--- START ---

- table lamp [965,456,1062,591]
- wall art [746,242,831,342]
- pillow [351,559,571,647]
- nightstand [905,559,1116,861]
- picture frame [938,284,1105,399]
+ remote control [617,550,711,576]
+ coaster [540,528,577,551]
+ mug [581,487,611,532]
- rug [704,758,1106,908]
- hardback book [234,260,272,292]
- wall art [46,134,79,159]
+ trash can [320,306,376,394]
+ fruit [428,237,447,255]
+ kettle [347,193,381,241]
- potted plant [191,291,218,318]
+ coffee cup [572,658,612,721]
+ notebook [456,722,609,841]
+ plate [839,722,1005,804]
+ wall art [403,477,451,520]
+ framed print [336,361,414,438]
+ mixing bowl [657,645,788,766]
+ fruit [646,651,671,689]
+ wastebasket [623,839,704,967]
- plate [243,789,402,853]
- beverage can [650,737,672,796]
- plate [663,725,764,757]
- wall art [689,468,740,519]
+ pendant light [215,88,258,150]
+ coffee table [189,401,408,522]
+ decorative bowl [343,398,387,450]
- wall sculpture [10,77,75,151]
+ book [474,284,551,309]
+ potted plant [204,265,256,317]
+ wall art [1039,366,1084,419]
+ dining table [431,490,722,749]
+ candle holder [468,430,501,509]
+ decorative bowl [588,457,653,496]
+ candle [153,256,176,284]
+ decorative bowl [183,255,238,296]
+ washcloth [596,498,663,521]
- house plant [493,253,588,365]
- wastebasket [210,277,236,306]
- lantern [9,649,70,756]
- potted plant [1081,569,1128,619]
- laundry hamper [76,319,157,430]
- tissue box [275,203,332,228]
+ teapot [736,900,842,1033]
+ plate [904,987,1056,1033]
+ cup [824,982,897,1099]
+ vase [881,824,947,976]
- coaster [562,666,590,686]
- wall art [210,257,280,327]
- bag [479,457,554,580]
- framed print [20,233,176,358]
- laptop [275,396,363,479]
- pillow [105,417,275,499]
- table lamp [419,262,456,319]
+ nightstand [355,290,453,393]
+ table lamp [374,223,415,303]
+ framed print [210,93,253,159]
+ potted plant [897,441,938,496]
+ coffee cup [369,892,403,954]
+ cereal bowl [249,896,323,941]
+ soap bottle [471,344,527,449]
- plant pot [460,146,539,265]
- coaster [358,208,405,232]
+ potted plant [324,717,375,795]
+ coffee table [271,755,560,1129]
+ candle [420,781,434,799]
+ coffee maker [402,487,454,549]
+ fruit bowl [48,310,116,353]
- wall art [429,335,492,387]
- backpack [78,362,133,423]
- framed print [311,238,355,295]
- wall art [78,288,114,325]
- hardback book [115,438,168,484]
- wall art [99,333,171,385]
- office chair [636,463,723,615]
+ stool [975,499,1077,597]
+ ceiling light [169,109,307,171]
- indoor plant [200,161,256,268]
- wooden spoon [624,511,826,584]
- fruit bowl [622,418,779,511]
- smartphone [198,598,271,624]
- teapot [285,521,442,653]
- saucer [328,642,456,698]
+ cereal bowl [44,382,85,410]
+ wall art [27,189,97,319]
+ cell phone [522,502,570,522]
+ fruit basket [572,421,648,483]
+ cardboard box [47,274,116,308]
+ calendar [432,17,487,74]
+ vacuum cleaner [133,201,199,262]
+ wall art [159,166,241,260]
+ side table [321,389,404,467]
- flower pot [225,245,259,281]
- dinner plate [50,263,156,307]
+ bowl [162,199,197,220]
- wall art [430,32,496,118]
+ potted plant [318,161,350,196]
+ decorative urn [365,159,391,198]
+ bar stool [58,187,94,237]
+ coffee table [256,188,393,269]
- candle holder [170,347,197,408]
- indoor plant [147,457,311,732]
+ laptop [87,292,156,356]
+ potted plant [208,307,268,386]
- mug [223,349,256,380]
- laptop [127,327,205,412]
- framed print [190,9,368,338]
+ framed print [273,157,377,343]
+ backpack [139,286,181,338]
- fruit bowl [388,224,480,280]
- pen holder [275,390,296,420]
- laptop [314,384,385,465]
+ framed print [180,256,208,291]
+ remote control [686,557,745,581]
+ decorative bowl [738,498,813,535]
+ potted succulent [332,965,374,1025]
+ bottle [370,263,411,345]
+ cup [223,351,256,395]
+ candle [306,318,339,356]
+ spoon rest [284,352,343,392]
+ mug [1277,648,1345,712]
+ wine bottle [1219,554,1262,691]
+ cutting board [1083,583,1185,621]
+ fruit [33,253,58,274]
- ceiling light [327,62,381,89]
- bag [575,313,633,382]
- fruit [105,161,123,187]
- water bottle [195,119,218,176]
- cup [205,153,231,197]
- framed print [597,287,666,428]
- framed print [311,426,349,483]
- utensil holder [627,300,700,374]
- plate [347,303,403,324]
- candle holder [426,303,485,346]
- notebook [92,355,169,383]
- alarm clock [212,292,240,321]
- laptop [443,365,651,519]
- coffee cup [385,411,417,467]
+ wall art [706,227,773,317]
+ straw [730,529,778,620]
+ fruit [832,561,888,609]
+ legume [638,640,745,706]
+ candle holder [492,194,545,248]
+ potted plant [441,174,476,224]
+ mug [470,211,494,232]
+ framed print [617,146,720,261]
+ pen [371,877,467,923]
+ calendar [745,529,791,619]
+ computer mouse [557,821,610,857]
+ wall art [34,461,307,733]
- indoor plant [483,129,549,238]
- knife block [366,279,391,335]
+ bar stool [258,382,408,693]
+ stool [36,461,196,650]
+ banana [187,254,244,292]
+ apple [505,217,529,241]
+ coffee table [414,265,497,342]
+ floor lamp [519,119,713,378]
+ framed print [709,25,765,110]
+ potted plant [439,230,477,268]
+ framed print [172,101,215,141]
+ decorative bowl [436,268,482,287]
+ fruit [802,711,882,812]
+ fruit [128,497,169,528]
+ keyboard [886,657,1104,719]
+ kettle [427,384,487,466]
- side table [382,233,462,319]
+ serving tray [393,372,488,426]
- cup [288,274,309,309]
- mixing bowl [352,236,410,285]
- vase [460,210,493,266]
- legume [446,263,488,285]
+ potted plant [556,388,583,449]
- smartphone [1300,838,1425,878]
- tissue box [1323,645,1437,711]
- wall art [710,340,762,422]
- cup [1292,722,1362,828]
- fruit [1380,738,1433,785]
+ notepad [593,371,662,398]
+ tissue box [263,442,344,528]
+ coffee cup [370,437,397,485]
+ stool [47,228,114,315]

--- END ---

_TASK DIRECTIONS_
Repeat, word for word, the lines above between the line holding "- bag [575,313,633,382]" and the line holding "potted plant [439,230,477,268]", inclusive; omit everything else.

_OUTPUT BELOW_
- bag [575,313,633,382]
- fruit [105,161,123,187]
- water bottle [195,119,218,176]
- cup [205,153,231,197]
- framed print [597,287,666,428]
- framed print [311,426,349,483]
- utensil holder [627,300,700,374]
- plate [347,303,403,324]
- candle holder [426,303,485,346]
- notebook [92,355,169,383]
- alarm clock [212,292,240,321]
- laptop [443,365,651,519]
- coffee cup [385,411,417,467]
+ wall art [706,227,773,317]
+ straw [730,529,778,620]
+ fruit [832,561,888,609]
+ legume [638,640,745,706]
+ candle holder [492,194,545,248]
+ potted plant [441,174,476,224]
+ mug [470,211,494,232]
+ framed print [617,146,720,261]
+ pen [371,877,467,923]
+ calendar [745,529,791,619]
+ computer mouse [557,821,610,857]
+ wall art [34,461,307,733]
- indoor plant [483,129,549,238]
- knife block [366,279,391,335]
+ bar stool [258,382,408,693]
+ stool [36,461,196,650]
+ banana [187,254,244,292]
+ apple [505,217,529,241]
+ coffee table [414,265,497,342]
+ floor lamp [519,119,713,378]
+ framed print [709,25,765,110]
+ potted plant [439,230,477,268]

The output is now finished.